The tour group had moved farther down the empty path, Hany continuing his tour remarks, unaware of my sudden detour. The old man takes my photo, then takes off his long, red-and-white scarf and drapes it over my shoulders. A little local color, very good, very charming. Meanwhile Meg has abandoned me, hurrying to meet up with the group, maybe to warn Hany of my demise.
The man takes a few photos with my phone, returns it to me, and sticks out his hand. I pull a 10 pound note out of my wallet, and the man suggests quietly, "One hundred."
"No, ten," I reply calmly.
"Fifty," the old man counters, seeing the ten stick out of my wallet.
From out of nowhere, a second camel man joins us, seemingly from the barren landscape. "Fifty," repeats the second man. I think I heard the camel chuckling behind my back.
By this time, Meg has caught up with our group, possibly fifty yards away. No other people in sight. Alone on the dusty plateau. They must've seen me back there, between the two tall men.
I repeat, "Ten."
Suddenly, Hani bellows in his mighty Egyptian voice, "AAANNNN-DYYYYY!"
I snap innocently to the two men, "Well, now you got me in trouble, so it's nothing. I gotta go."

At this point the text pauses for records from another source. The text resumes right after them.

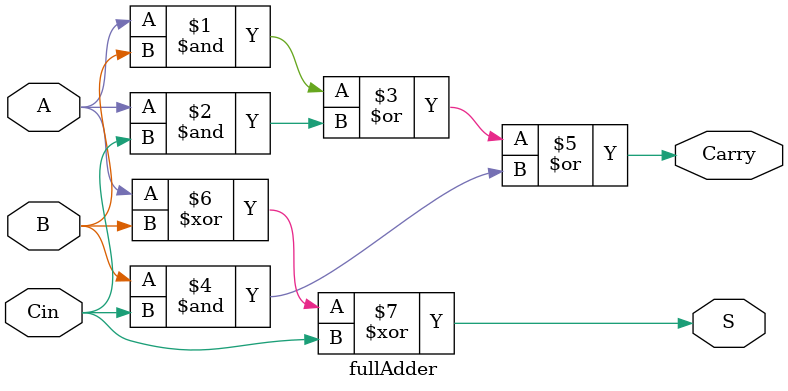
<source format=v>
`timescale 1ns / 1ps
module fullAdder(A, B, Cin, S, Carry);
	 
	 input A, B, Cin;
	 output S,Carry;
	 
	 assign Carry = (A & B) | (A & Cin) | (B & Cin);
	 assign S = A ^ B ^ Cin;

endmodule

</source>
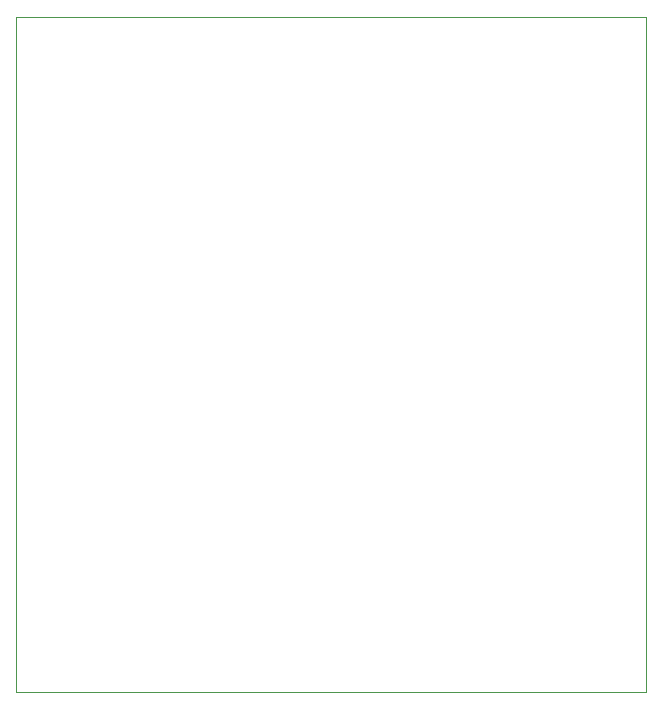
<source format=gbr>
%TF.GenerationSoftware,KiCad,Pcbnew,(6.0.9)*%
%TF.CreationDate,2023-01-22T20:12:46-05:00*%
%TF.ProjectId,Temps_South_DCT_HSK,54656d70-735f-4536-9f75-74685f444354,rev?*%
%TF.SameCoordinates,Original*%
%TF.FileFunction,Profile,NP*%
%FSLAX46Y46*%
G04 Gerber Fmt 4.6, Leading zero omitted, Abs format (unit mm)*
G04 Created by KiCad (PCBNEW (6.0.9)) date 2023-01-22 20:12:46*
%MOMM*%
%LPD*%
G01*
G04 APERTURE LIST*
%TA.AperFunction,Profile*%
%ADD10C,0.100000*%
%TD*%
G04 APERTURE END LIST*
D10*
X91440000Y-46990000D02*
X144780000Y-46990000D01*
X144780000Y-46990000D02*
X144780000Y-104140000D01*
X144780000Y-104140000D02*
X91440000Y-104140000D01*
X91440000Y-104140000D02*
X91440000Y-46990000D01*
M02*

</source>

The old man settled for a ten-spot.
I ran to meet my group, all laughing and shaking their heads in faux-dismay. To Hany, I chirped, "Come on, be proud of me. I took your advice. I haggled with the guy." And he offered a fist bump in return.
Jenny from Ireland, a geography teacher of 3rd-grade inner-city boys, chided me with, "Next time we'll need to form a protective ring around you." And she was good to her word: whenever we entered another gauntlet of vendors, Jenny would order, "Andy! Get in the circle!"
But Kathy, I got my picture of a camel at the pyramids. And it only cost me twenty cents.